ANALITIKNEWS.COM – Pembukaan Bimbingan Manasik Haji dan pelepasan calon jemaah haji Kota Samarinda tahun 1446 H/2025 M berlangsung di GOR Segiri, Jalan Kusuma Bangsa, pada Sabtu (19/4/2025).
Acara ini dihadiri oleh Wali Kota Samarinda, Andi Harun, yang memberikan dukungan kepada para jamaah haji dengan memberikan uang saku perjalanan sebesar 100 riyal untuk setiap jamaah.
Dalam sambutannya, Andi Harun mengungkapkan bahwa pemberian uang saku ini bukanlah bantuan besar, melainkan bentuk penghormatan dan rasa syukur atas niat baik warga yang terpilih untuk menunaikan ibadah haji.
“Ini bentuk penghormatan dan rasa syukur kami atas niat baik bapak/ibu semua yang terpilih menunaikan ibadah haji tahun ini. Kami doakan agar perjalanan ini berjalan aman, tertib, lancar, dan penuh berkah,” kata Andi Harun.
Andi Harun menyampaikan pesan sekaligus motivasi kepada para jemaah pentingnya memaknai ibadah haji bukan hanya sebagai perjalanan fisik, melainkan juga sebagai perjalanan spiritual yang membutuhkan kesiapan menyeluruh.
“Panggilan haji adalah panggilan Allah yang sangat istimewa dan tidak semua orang mendapat kesempatan ini. Maka gunakan waktu 40 hari di tanah suci untuk memperbanyak ibadah, berzikir, dan memperkuat iman,” ujarnya.
Ia mengatakan bahwa tahun ini, sebanyak 585 calon jemaah haji asal Samarinda siap berangkat ke tanah suci, terbagi dalam empat kelompok terbang (kloter) yaitu kloter 2, 4, 15, dan 16.
“Daftar tunggu haji di Samarinda kini telah mencapai 37 tahun sehingga keberangkatan ini merupakan anugerah luar biasa yang patut disyukuri,”tuturnya.
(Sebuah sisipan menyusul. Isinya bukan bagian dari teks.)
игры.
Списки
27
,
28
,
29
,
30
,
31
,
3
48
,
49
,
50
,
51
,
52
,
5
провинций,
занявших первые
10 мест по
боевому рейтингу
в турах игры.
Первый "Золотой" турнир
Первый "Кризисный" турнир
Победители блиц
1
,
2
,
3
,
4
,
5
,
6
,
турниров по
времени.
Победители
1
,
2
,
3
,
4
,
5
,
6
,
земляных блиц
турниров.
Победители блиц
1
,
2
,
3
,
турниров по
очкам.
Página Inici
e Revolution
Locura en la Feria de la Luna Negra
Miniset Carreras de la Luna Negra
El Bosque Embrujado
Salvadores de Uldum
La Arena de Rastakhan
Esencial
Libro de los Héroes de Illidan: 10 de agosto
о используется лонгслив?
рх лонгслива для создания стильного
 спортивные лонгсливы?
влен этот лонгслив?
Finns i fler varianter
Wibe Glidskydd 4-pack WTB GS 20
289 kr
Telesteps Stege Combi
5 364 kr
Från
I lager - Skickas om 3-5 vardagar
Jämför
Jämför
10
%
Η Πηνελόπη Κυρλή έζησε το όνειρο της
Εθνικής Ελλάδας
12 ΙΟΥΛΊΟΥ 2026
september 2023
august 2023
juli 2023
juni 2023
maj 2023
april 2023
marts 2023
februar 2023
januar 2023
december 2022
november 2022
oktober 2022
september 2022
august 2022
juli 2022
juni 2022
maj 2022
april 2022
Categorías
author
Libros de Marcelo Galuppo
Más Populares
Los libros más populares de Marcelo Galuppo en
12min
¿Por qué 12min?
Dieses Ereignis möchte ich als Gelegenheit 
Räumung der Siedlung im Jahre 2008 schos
Ia juga menjelaskan pentingnya menjaga kekompakan antarjemaah agar ibadah berjalan lancar dan penuh berkah.
“Ibadah haji bukan sekadar ritual individu, ini adalah ibadah kolektif yang menuntut kebersamaan. Jaga kerukunan, bantu satu sama lain, dan bangun ukhuwah selama berada di tanah suci,” pesanya.
Ia berharap agar seluruh proses ibadah haji tahun ini berjalan aman, tertib, dan diberkahi Allah SWT.
“Semoga Bapak dan Ibu kembali ke tanah air dengan predikat haji yang mabrur,” pungkasnya.